Con una popolazione di 110 milioni di abitanti, l’Etiopia ha un grande potenziale per una forza lavoro giovane e formabile, considerata una risorsa importante nella competizione con l’Asia. Tuttavia, i salari estremamente bassi determinano ampie fluttuazioni nei parchi industriali. I datori di lavoro sostengono che circa la metà dei dipendenti si dimette nel primo anno, ma secondo le indagini della New York University il tasso reale sarebbe di quasi 100%. Gli scioperi sono frequenti e repressi con la violenza della polizia.
Nonostante i problemi di manodopera, l’Etiopia attrae gli investitori con altre attrattive oltre alla manodopera a basso costo, come la buona posizione, i benefici fiscali e l’energia a basso costo. Grandi marchi come H&M, Levi's, Primark, Calvin Klein e Tommy Hilfiger producono già nel paese, così come i marchi tedeschi Tchibo, Aldi e Lidl.
Attualmente, il più grande sito di produzione di abbigliamento in Etiopia è il Parco Industriale Hawassa, nel sud del paese. In un'area equivalente a 420 campi da calcio lavorano a turni 23mila persone, in maggioranza donne, e presto i lavoratori saranno 60mila. Per alcuni, il parco industriale è un modello del futuro della produzione tessile, con condizioni di lavoro sicure, strutture ultramoderne e rispettose dell’ambiente.
Altri, invece, vedono il posto come un esempio di come sfruttare il lavoro, con professionalità e con stile. Le sarte etiopi lavorano otto ore al giorno alla macchina da cucire e ricevono circa 27 euro al mese, oltre al pranzo giornaliero e al bus navetta per andare al lavoro. Per molte sarte questo compenso è insufficiente, sproporzionato rispetto al lavoro svolto e non giusto. Alcuni hanno difficoltà finanziarie per vivere in modo più economico, anche se spesso i soldi non sono sufficienti per l'intero mese.
Mentre le aziende traggono profitto dai bassi salari, il governo afferma di avere le mani legate nella lotta per gli investimenti. Ci sono numerosi parchi industriali in costruzione, che richiedono molti nuovi investitori, e questo non è il momento di spaventarli con richieste di salario minimo. L’Etiopia potrebbe diventare un paradiso per la manodopera tessile a basso costo, ma ci sono ancora molte sfide da affrontare.

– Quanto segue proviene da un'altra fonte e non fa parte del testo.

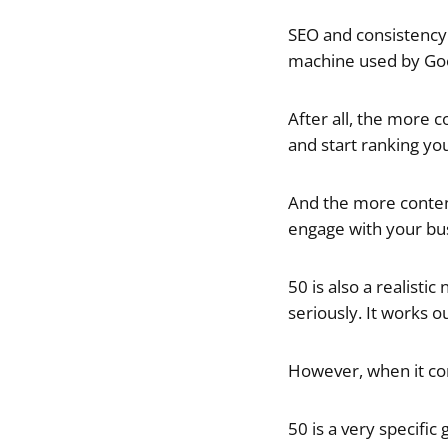
SEO and consistency 
machine used by Goo
After all, the more 
and start ranking yo
And the more content
engage with your bu
50 is also a realistic
seriously. It works 
However, when it com
50 is a very specific 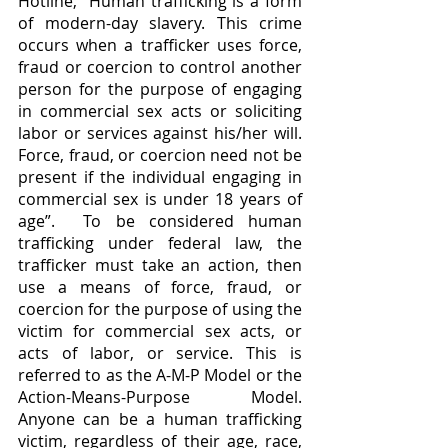
Hotline, “Human trafficking is a form 
of modern-day slavery. This crime 
occurs when a trafficker uses force, 
fraud or coercion to control another 
person for the purpose of engaging 
in commercial sex acts or soliciting 
labor or services against his/her will. 
Force, fraud, or coercion need not be 
present if the individual engaging in 
commercial sex is under 18 years of 
age”.  To be considered human 
trafficking under federal law, the 
trafficker must take an action, then 
use a means of force, fraud, or 
coercion for the purpose of using the 
victim for commercial sex acts, or 
acts of labor, or service. This is 
referred to as the A-M-P Model or the 
Action-Means-Purpose Model. 
Anyone can be a human trafficking 
victim, regardless of their age, race, 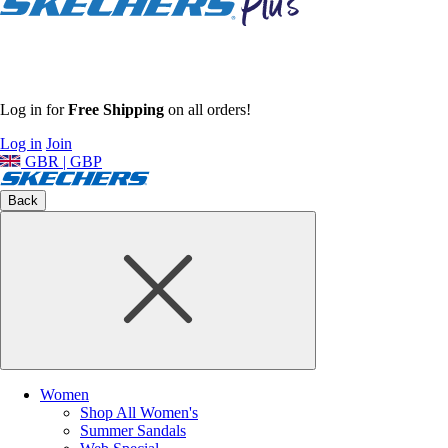
Log in for
Free Shipping
on all orders!
Log in
Join
GBR | GBP
Back
Women
Shop All Women's
Summer Sandals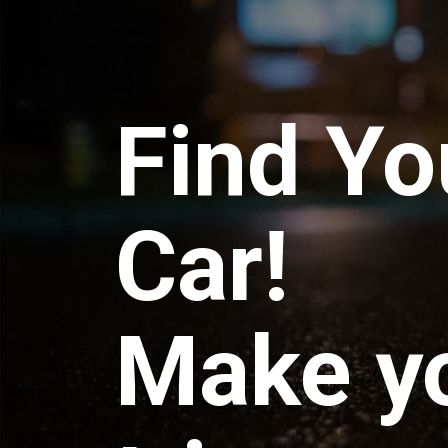
Find Yo
Car!
Make y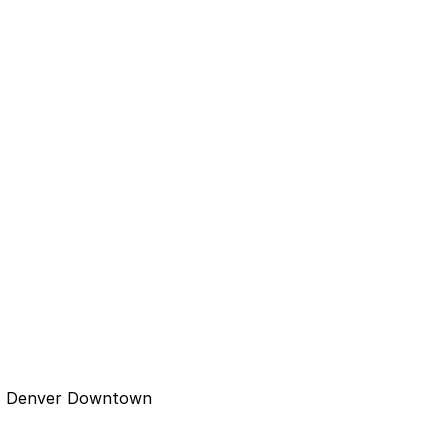
tes Denver Downtown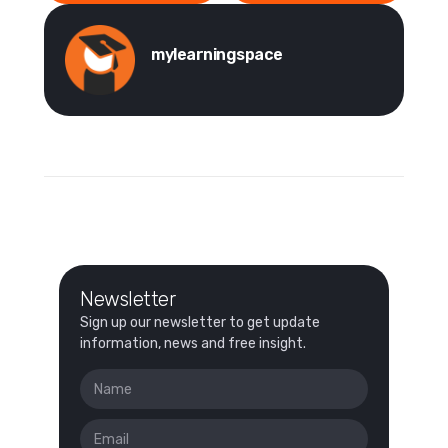
mylearningspace
Newsletter
Sign up our newsletter to get update
information, news and free insight.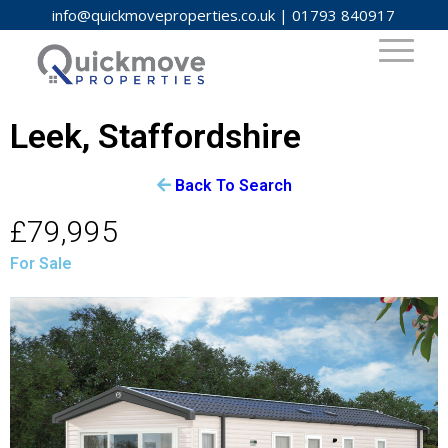
info@quickmoveproperties.co.uk
|
01793 840917
Leek, Staffordshire
Back To Search
£79,995
For Sale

D’altro canto, alcuni esperti sostengono che l’Etiopia potrebbe ripetere gli errori commessi da altri paesi in via di sviluppo nel perseguire la crescita economica. La ricerca di manodopera a basso costo può portare allo sfruttamento dei lavoratori e alla mancanza di rispetto dei diritti umani.
Inoltre, ci sono preoccupazioni circa l’impatto ambientale della produzione tessile su larga scala. L’industria tessile è una delle più inquinanti al mondo e la rapida espansione della produzione tessile in Etiopia potrebbe avere gravi ripercussioni sull’ambiente locale e globale.
Nonostante queste preoccupazioni, il governo etiope sembra determinato a portare avanti la sua strategia per diventare un polo tessile globale. A tal fine, ha investito molto nella costruzione di infrastrutture e nell’attrazione di investimenti esteri.
Tuttavia, vale la pena ricordare che il successo di questa strategia dipende non solo dalla disponibilità di manodopera a basso costo, ma anche da altri fattori, come la qualità delle infrastrutture, la stabilità politica ed economica del Paese e la capacità di attrarre investimenti da aziende straniere.
Infine, è importante che i consumatori siano consapevoli dell'origine dei prodotti che acquistano e delle condizioni di lavoro e di vita dei lavoratori coinvolti nella produzione. È necessario esigere che le aziende adottino pratiche etiche nelle loro filiere produttive e rispettino i diritti dei lavoratori.